Hindhayes Infant School looks like a caring, structured start to primary education with a strong emphasis on personal development and outdoor learning. Forest School and OPAL give it a distinctive feel for families who value active play and confidence-building experiences in the early years, and the most recent inspection grades reinforce a broadly positive quality picture alongside a clear phonics improvement priority.
It best suits families who want an infant-only environment in Street, value outdoor learning and reading culture, and are ready to engage with the admissions process early. The main challenge is securing entry in an oversubscribed year and satisfying yourself that phonics delivery is now consistently strong across all classes.
The most recent inspection in October 2024 graded key areas as Good, with personal development graded Outstanding.
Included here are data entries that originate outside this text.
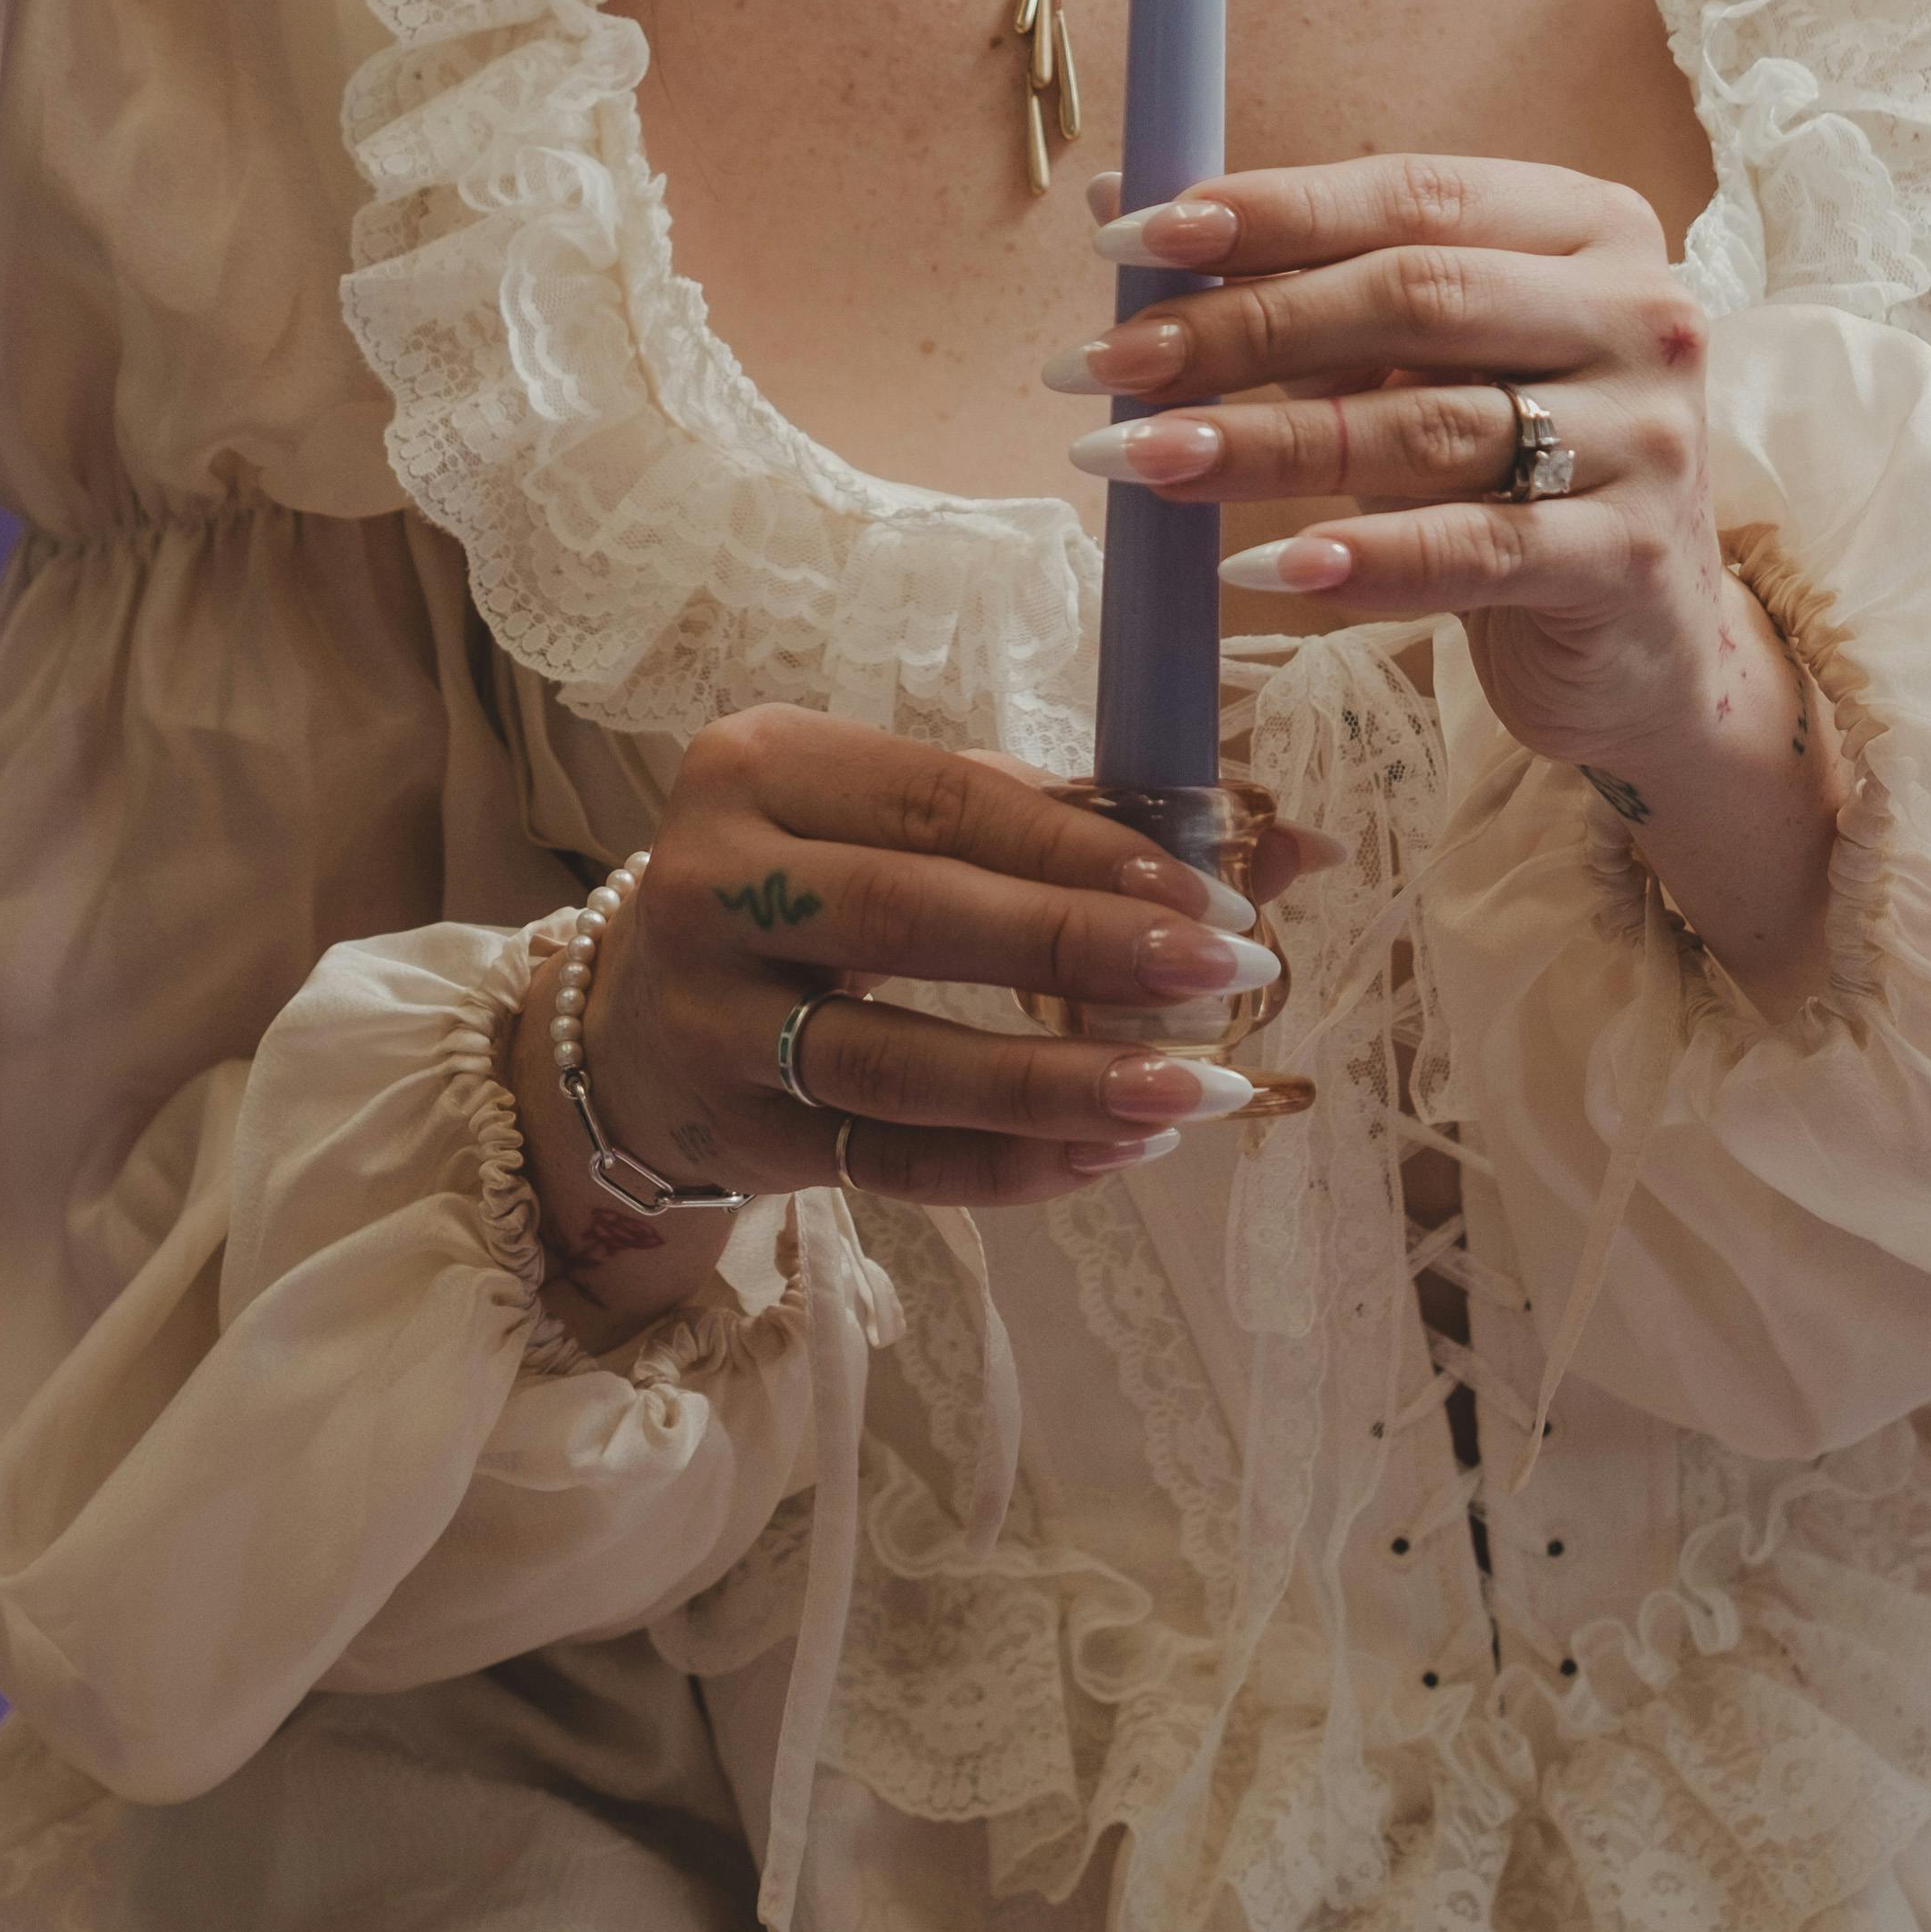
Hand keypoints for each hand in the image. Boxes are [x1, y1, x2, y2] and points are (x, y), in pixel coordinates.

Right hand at [518, 712, 1325, 1321]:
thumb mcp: (896, 827)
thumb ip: (1069, 826)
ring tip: (1193, 1090)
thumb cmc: (808, 892)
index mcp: (765, 765)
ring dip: (1061, 1081)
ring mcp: (710, 1020)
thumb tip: (1293, 847)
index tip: (1213, 892)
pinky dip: (1008, 1166)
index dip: (1084, 848)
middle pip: (915, 916)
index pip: (946, 800)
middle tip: (1228, 974)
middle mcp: (714, 881)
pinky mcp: (733, 1136)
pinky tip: (1111, 1154)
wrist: (637, 1027)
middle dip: (1084, 949)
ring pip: (901, 1063)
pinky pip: (889, 1162)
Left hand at [1052, 154, 1838, 1003]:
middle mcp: (1639, 313)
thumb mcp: (1421, 363)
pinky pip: (1473, 549)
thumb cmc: (1509, 474)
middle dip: (1239, 327)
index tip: (1127, 235)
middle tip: (1103, 364)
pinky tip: (1259, 568)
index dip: (1265, 211)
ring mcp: (1648, 436)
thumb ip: (1300, 284)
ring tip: (1136, 459)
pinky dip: (1361, 558)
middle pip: (1415, 299)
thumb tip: (1120, 199)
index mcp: (1587, 228)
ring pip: (1428, 426)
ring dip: (1262, 443)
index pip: (1411, 195)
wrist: (1642, 643)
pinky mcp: (1631, 557)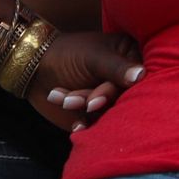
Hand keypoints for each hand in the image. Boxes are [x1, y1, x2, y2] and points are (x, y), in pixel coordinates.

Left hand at [28, 31, 143, 131]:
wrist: (36, 69)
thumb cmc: (67, 54)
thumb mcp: (93, 58)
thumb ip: (117, 68)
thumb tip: (142, 75)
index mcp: (128, 54)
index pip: (138, 76)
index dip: (119, 89)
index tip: (97, 98)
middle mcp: (124, 76)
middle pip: (125, 96)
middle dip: (98, 100)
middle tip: (81, 102)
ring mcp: (111, 94)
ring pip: (111, 110)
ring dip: (86, 109)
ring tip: (65, 100)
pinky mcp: (98, 111)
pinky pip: (100, 122)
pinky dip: (85, 124)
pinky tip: (74, 123)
The report also highlights strong enrichment and outdoor learning, while identifying phonics consistency as the main improvement priority.
Applications are made through Somerset’s coordinated primary admissions process. For September 2026 entry, Somerset’s primary admissions guide lists 15 January 2026 as the closing date, with outcomes issued on 16 April 2026.
In the latest admissions snapshot provided, there were 87 applications and 59 offers, and the school is recorded as oversubscribed. That indicates demand exceeds places for the entry round measured.
Outdoor learning is a clear feature. The 2024 inspection report describes a well-provisioned forest school where pupils climb trees, learn to make fires and create artwork using natural materials. The school also describes achieving OPAL Platinum for play in 2019.
The headteacher’s welcome notes close work with Elmhurst Junior School, described as the main feeder school for pupils leaving at the end of Year 2. Families should confirm transition arrangements for their child’s cohort when applying.